For purposes of this article, rerefining is meant to include not just distillation of the used oil but also hydrotreating of the distillate to produce a good-as-virgin base oil for later compounding into engine oil, hydraulic fluids and other lubricants. Atmospheric and/or vacuum distillation of used oil to produce a fuel oil or marine diesel are not considered as rerefining.

All rerefiners in North America use the same basic process. The used oil feed-stock is tested and is fed to a flash evaporation unit to remove the 4 to 6 percent water in the oil. This dry-basis oil is then fed to a thin film evaporator (TFE) which separates the lube component and light materials from the heavy material – which comes out of the base and is sold as asphalt flux for use in making roofing tile or as an asphalt extender. These bottoms contain the metals and salts which comprise the additive in the lube oil. These nasty materials are encapsulated and meet all EPA leach tests.

The overhead from the TFE is distilled to separate the lube fraction, which can be as high as 80 percent of the dry feed. It is then treated with hydrogen over several catalyst-filled reactors at a pressure of 1,000 psi. The product is water-white and meets all requirements for base oil used for blending into lube oils and hydraulic oils.

The final hydrogenated product can be separated into various neutral base oils such as 100N and 300N. Evergreen sells its base oils to blender-compounders; Safety-Kleen and Newalta blend some of the base oils themselves for branded and bottled or drummed lube products.

Step by Step

Long before the advent of water-white lube oil rerefining, hydrotreating at varying severity was used to improve color and color stability, and to reduce reactivity of lubricating oils derived via solvent extraction. The resulting lube base stocks were of considerably higher quality than those obtained via clay finishing. This is principally due to a number of chemical reactions that occur during hydrotreatment only, but not during clay finishing. These reactions remove undesirable components and thereby impart improved quality characteristics into the oils. Examples of these reactions are: sulfur removal, nitrogen removal, and hydrogenation of color bodies, olefins and aromatics.

To enable production of high-quality lubricating oils via rerefining of waste lube oils, hydrotreating at moderate severity has to be employed, preferably in three reaction steps. In addition to the objectionable materials derived from additives present in used lube oils, raw rerefined distillates contain trace quantities of metals that must be removed to avoid fouling the hydrogenation catalysts. Used oil also contains a much higher concentration of olefins, which are generated in the auto engine, as opposed to virgin materials. All of these contaminants must be removed or reacted out to produce a high-quality rerefined base oil that is equal to or better than virgin base oils.

Process Advances

The TFE-hydrogenation process has another advantage. This technology preserves the high-quality materials found increasingly in lube oils, namely polyalphaolefins – popularly known as synthetics. PAOs are made by oligomerization of ethylene followed by hydroisomerization; they are high-quality lube components with exceptional lubrication properties. The synthetics sell for up to five times the price of conventional base oils. Preservation of these materials over alternate, irreversible disposal, such as burning, is highly desirable.
* * * *
▸ Required actions
• A. In the piece on used-oil rerefining, at what pressure is the lube fraction treated with hydrogen?
• B. Could you pick up the piece on used-oil rerefining where it stops and write what comes next?
* * * *
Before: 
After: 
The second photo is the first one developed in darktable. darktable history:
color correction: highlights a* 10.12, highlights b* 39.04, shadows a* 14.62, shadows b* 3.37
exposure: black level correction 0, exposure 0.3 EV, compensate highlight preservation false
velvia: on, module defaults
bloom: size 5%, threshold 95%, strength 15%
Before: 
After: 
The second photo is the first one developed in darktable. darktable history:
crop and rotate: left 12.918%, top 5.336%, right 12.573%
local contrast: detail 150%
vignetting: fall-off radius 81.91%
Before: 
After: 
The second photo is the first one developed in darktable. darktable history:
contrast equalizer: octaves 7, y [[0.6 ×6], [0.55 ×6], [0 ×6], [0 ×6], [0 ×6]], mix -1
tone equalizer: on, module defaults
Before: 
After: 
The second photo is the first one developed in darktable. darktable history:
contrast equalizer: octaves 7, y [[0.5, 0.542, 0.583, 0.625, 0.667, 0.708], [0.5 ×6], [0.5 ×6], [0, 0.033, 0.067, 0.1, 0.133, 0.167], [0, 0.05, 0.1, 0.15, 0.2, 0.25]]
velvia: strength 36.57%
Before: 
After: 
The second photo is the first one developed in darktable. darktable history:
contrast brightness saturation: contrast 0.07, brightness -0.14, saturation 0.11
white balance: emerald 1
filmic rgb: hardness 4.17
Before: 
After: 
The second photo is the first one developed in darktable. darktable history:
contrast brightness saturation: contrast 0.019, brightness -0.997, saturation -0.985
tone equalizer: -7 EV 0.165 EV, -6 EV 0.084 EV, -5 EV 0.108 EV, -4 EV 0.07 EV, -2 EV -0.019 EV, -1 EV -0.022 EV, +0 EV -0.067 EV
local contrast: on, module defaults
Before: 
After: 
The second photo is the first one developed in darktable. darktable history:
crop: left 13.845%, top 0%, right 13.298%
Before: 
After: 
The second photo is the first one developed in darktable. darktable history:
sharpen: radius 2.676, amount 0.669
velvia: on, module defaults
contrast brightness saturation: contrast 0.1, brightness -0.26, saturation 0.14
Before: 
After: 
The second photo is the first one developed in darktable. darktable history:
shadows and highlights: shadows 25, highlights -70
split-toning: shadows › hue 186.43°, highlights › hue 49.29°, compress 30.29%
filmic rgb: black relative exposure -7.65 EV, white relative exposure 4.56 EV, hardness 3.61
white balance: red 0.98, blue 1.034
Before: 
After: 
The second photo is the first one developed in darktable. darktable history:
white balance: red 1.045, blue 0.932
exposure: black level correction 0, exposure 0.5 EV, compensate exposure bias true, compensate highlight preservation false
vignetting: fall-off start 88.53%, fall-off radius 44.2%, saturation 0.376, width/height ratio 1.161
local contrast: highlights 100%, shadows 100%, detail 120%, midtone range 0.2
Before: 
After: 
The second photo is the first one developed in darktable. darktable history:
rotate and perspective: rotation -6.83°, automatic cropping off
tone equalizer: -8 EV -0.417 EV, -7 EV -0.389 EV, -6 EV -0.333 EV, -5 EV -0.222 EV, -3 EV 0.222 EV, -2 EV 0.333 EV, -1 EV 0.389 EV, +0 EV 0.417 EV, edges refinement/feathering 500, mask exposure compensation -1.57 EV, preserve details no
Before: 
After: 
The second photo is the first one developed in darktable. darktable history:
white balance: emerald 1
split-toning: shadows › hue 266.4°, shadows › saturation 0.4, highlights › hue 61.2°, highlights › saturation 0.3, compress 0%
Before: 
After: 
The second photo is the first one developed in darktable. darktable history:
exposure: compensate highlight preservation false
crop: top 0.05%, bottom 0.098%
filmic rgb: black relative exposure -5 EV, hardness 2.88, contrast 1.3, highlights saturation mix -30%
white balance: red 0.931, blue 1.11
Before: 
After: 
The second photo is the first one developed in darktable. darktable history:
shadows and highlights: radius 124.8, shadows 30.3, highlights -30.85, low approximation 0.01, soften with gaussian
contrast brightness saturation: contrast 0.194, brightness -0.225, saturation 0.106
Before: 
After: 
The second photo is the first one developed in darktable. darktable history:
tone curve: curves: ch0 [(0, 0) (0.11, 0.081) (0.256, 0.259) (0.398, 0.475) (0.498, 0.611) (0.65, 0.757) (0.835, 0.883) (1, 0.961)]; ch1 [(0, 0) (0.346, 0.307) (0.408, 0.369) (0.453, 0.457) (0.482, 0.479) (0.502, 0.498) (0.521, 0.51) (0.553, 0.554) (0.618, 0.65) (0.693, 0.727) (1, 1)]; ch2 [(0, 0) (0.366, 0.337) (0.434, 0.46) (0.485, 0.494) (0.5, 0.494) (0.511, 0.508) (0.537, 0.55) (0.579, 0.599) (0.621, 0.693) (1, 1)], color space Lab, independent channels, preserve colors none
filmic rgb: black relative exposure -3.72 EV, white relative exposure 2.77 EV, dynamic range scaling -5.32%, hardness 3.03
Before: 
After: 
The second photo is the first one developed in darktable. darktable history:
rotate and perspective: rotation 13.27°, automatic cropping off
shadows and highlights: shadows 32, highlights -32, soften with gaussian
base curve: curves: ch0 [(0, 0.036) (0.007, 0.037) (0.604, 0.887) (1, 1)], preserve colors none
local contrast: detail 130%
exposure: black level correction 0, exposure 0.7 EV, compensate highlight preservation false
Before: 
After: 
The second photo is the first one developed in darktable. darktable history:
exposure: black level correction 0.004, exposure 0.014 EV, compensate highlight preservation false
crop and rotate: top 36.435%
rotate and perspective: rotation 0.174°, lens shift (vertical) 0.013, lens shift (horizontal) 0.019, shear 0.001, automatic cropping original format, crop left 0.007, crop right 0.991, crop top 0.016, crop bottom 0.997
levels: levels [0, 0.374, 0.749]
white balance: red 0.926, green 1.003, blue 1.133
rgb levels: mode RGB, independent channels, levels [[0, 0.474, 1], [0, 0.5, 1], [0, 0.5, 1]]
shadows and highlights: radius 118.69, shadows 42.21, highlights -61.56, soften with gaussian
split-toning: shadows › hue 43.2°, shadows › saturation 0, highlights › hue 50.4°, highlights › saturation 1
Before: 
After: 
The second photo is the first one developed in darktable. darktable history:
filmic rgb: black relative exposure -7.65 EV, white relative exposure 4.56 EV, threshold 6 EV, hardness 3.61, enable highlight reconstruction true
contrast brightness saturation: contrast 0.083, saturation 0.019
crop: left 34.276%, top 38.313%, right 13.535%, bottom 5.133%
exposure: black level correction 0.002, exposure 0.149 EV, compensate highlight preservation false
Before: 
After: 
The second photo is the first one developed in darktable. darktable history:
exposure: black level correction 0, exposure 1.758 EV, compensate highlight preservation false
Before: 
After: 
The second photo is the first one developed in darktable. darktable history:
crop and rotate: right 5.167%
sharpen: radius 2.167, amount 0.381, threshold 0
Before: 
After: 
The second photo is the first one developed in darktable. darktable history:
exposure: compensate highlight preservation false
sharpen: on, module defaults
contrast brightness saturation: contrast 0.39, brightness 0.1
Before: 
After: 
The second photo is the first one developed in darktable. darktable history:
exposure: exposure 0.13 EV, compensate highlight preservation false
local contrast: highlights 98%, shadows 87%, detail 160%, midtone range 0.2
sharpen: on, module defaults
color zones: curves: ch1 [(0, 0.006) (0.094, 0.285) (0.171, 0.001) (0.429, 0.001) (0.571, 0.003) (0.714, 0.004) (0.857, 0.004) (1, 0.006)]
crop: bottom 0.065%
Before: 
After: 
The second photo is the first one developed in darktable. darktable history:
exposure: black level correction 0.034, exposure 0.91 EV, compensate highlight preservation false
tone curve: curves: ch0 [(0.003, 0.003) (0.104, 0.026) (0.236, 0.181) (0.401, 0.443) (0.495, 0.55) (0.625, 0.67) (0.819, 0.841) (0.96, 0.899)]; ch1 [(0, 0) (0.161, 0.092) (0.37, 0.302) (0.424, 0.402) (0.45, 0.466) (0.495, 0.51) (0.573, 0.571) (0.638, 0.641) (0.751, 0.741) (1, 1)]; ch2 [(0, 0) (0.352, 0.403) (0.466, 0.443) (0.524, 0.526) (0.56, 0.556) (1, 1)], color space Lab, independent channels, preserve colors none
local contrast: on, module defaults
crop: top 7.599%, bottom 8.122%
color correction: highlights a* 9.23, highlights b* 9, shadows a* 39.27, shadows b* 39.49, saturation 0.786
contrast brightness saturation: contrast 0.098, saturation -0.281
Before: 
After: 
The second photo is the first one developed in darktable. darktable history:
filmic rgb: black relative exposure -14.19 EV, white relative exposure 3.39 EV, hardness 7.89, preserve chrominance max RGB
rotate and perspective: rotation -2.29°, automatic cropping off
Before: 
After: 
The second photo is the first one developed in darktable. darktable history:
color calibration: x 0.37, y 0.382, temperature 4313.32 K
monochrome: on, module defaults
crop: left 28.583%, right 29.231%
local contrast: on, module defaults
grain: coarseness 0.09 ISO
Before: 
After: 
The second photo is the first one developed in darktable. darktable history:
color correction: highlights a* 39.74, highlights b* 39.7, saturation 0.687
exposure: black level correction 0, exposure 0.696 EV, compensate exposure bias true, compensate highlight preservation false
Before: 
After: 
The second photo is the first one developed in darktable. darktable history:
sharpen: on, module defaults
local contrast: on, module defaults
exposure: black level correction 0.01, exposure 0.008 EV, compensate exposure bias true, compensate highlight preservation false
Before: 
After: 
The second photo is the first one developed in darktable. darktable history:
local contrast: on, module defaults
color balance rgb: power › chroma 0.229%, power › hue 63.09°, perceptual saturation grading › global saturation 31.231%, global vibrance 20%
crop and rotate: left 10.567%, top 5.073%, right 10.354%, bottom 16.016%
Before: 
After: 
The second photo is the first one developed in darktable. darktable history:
* * * *
▸ Written responses
• A. 1,000 psi

• B.
Improvements have been made over recent years in the rerefining process. They include fouling control in the front end, reduction of trace metals which foul the catalyst in hydrogenators, testing and selection of optimum hydrogenation catalyst for long life, and general chemical engineering improvements to reduce substantially the investment in equipment and metallurgy. In California, used oil is considered a hazardous waste. It is noteworthy that all rerefineries in North America use the proven TFE-hydrogenation technology – profitably.

Economic Gains

In the United States, a moderate-size city and its suburbs will generate in excess of 15 million gallons per year of used motor oil. Most of this can be collected or purchased from existing collectors who service the quick-lube stations, garages, automotive centers, and major truck owners, as well as public utilities and government fleets such as police cars.

However, it is expensive to collect and haul used oil very far. One can figure 5 cents per gallon per 100 miles, not including the amortization of intermediate tankage and hauling vehicles.

Thus, we have stated the economic case for the minimum size rerefinery, one producing 10 million gallons per year of base oil from 13.2 million gallons per year of dry-basis used oil. The calculations are based on last years typical prices, including crude at $60 per barrel (its much higher now).

The base oil produced is Group I or Group II per API designation. Engine tests qualifying the base oil for blending and compounding are included in the investment. Group II oils can be produced in the same plant with slightly lower yields. The bulk of U.S. automotive lubricants are Group I, but there is a growing use of Group II which has tighter restrictions on sulfur and volatility.

Figure 1 gives the yields and unit costs for the product and feed. A selling price for base oil of $1.85 per gallon is quite reasonable, a discount on the 2005 spot price for virgin base oil, which was over $2.00 per gallon. Used oil feed at $0.34 per gallon is easily achieved in a community where the existing collector is either a partner in the rerefinery, or the project envisions its own collection operation. Where the used oil is classified as a hazardous waste the cost of used oil will be lower.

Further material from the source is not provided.